Otro de los grandes, Viktor Emil Frankl, en su magnífico libro El hombre en busca de sentido, habla de esta esencia de vivir en estado puro. La obra nos cuenta cómo en los campos de concentración todos los prisioneros eran iguales; tanto daba su estado anterior. En ese campo eran todos humanos con sucios pijamas a rayas y, si había suerte, con zapatos; no había médicos ni abogados, ni tampoco deportistas de élite ni carpinteros ni deferencia alguna para con nadie; eran simples humanos. Son numerosos los actos históricos en donde una gran cantidad de personas ha sufrido muchísimo y, a pesar de creer que somos una sociedad avanzada, en diversas partes del globo siguen sucediendo verdaderas atrocidades. Todos, al final, si nos quitáramos por un momento nuestros personajes y avatares, acabaríamos reducidos a seres vivos de carne y hueso que han venido a transitar por este mundo de manera fugaz. En definitiva, todos nosotros partimos de un mismo patrón. Por eso, de vez en cuando hay que bajarse del pedestal para recordar que tan solo somos una hoja más del gran árbol. Esta filosofía también nos ayuda a quitarnos cierta presión de llevar una vida a contrarreloj para que podamos trascenderla.

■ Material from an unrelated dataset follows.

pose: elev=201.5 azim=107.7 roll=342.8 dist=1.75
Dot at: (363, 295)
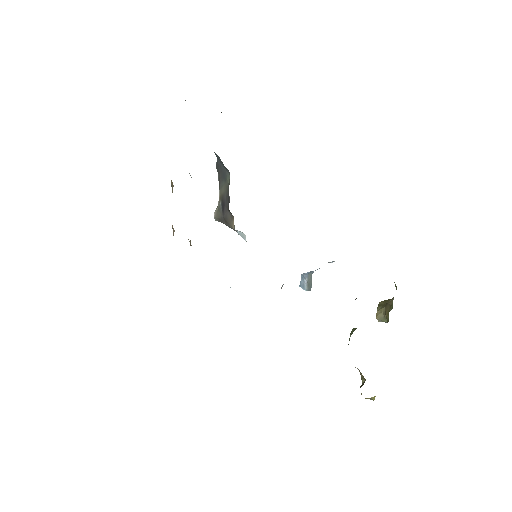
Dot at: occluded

La vida cómoda. Quién no ha estado tumbado en una playa o en una gran comilona cuando, de repente, se escucha: «¡Esto es vida!». Pues lo que me gustaría compartir contigo en este libro es un viaje de exploración en torno a lo que es la vida hoy en día, en un tiempo en que por muchos factores hemos perdido el rumbo. A veces creemos que la respuesta está en una manera de comer, en realizar un curso intensivo de tres días o en practicar un retiro de ayuno de una semana. Creo que todo es mucho más fácil y que podría ser bueno para ti siempre y cuando sepas que tú mismo puedes y debes ser tu propio gurú. En definitiva, creo que el secreto de la vida vivida no reside en ser feliz, sino en sentirse libre.

Lo mejor de todo es que el día en que comprendamos que no necesitamos gurús ni a nadie que nos aconseje sobre cómo caminar por la vida, seremos libres, ya que precisamente cualquier cosa que no nos podamos aplicar a nosotros mismos acaba provocando adicción. Así pues, no debemos esperar a que nadie nos indique el mejor camino ni nos diga cómo debemos avanzar, sino aprender a escucharnos más.

Como decía el cura de mi pueblo, «es de bien nacidos ser agradecidos», así que muchas gracias por estar aquí. Empecemos ya con el espectáculo de la vida en el que nos hemos metido y que, a buen seguro, seremos capaces de reequilibrar.